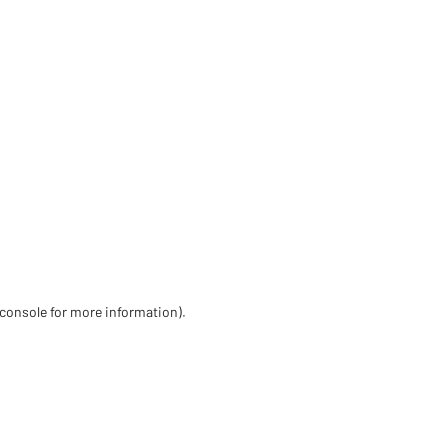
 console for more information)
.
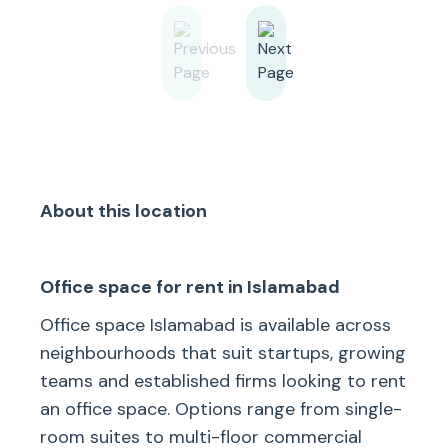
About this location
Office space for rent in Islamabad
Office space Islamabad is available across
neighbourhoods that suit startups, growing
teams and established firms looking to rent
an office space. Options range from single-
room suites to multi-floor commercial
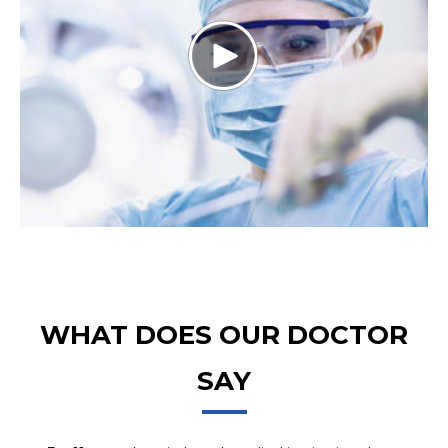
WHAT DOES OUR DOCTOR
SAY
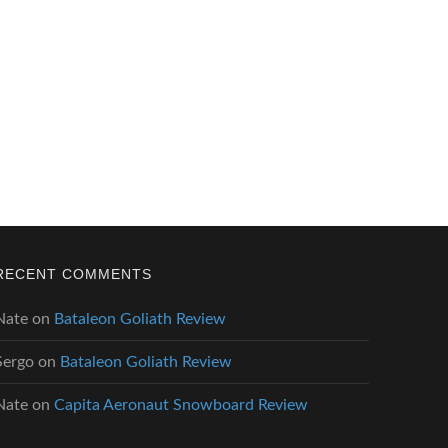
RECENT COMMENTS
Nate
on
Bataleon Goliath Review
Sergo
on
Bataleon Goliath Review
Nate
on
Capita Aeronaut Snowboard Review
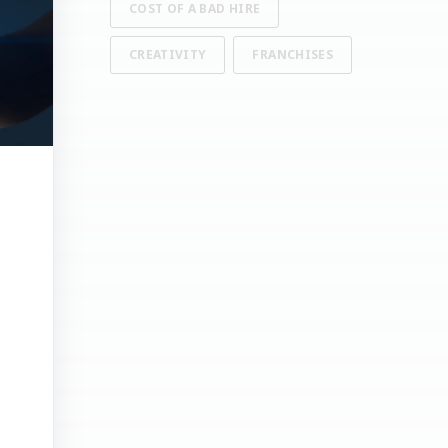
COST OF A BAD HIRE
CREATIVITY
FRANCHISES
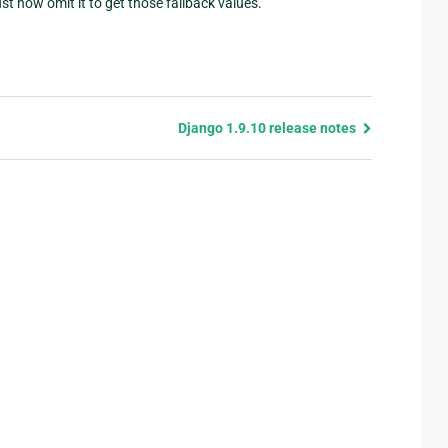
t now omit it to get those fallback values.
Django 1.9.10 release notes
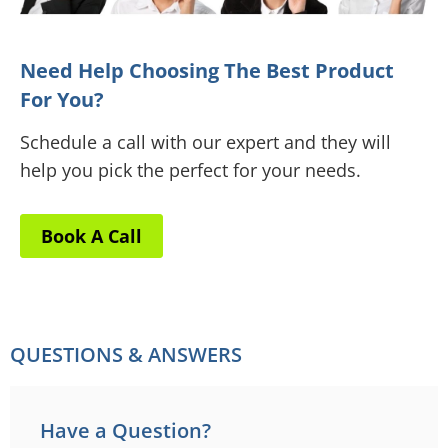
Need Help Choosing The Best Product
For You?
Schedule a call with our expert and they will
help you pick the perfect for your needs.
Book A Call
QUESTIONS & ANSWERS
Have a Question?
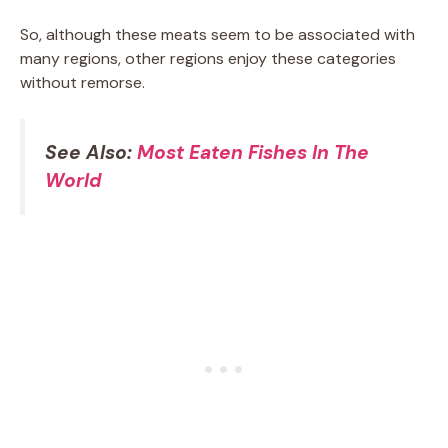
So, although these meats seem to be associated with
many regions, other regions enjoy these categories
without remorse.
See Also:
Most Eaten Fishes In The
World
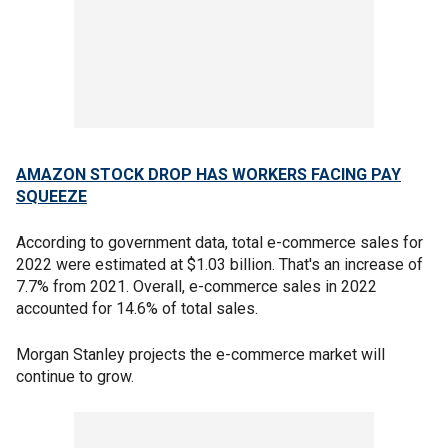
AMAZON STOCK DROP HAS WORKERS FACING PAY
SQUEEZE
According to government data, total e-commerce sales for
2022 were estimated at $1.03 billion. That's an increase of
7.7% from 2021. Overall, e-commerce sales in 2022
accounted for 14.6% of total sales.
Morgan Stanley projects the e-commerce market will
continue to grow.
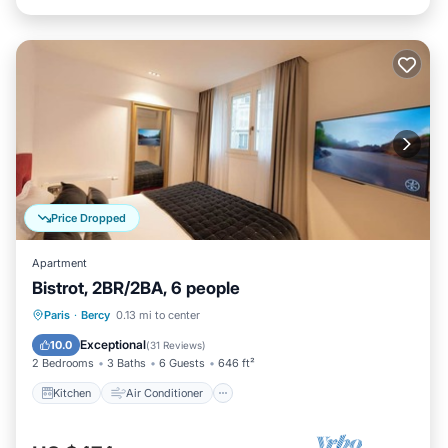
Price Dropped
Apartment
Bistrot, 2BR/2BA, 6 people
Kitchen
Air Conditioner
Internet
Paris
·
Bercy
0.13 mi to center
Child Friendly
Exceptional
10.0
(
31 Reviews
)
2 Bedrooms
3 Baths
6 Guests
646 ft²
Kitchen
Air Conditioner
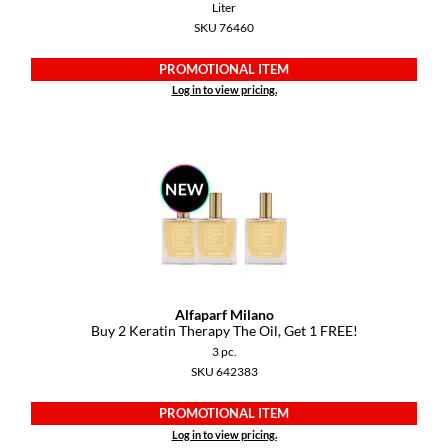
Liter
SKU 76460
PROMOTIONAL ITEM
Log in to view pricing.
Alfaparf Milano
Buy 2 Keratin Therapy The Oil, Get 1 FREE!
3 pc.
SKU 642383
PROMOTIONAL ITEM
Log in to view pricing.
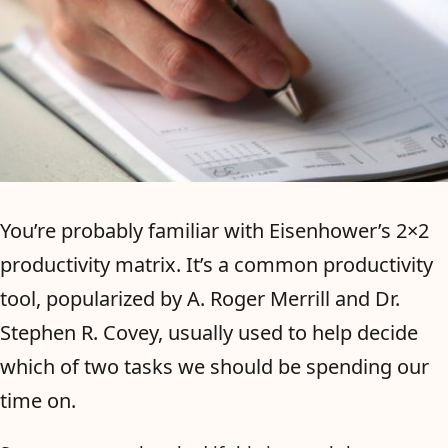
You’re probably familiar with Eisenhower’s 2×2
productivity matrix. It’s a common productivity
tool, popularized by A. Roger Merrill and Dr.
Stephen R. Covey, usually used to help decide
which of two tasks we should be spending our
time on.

* * *

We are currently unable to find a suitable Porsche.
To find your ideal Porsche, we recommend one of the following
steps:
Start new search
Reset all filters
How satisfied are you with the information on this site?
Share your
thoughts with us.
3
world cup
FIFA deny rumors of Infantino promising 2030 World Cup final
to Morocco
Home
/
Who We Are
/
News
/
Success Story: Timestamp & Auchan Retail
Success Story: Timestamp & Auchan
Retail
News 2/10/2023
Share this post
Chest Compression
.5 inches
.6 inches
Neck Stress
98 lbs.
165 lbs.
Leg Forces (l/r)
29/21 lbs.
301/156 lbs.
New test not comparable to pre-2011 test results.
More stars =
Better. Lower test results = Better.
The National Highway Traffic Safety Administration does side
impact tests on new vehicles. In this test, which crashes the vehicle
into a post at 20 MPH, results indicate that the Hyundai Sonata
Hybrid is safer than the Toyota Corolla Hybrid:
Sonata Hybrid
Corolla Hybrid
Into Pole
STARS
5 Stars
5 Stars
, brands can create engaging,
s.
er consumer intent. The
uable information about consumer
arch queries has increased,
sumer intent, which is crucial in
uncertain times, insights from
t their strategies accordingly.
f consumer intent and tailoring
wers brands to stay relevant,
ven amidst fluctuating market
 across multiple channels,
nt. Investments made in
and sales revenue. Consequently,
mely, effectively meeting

▶ **Problem to solve**:
Rewrite the entries from the line containing "WHAT DOES OUR DOCTOR" down to the line containing "Django 1.9.10 release notes", replacing "Review" with "Test" and leaving everything else unchanged. Omit the pictures.

▶ **Response below**:
WHAT DOES OUR DOCTOR
SAY
RECENT COMMENTS
Nate
on
Bataleon Goliath Test
Sergo
on
Bataleon Goliath Test
Nate
on
Capita Aeronaut Snowboard Test
COST OF A BAD HIRE
CREATIVITY
FRANCHISES
t now omit it to get those fallback values.
Django 1.9.10 release notes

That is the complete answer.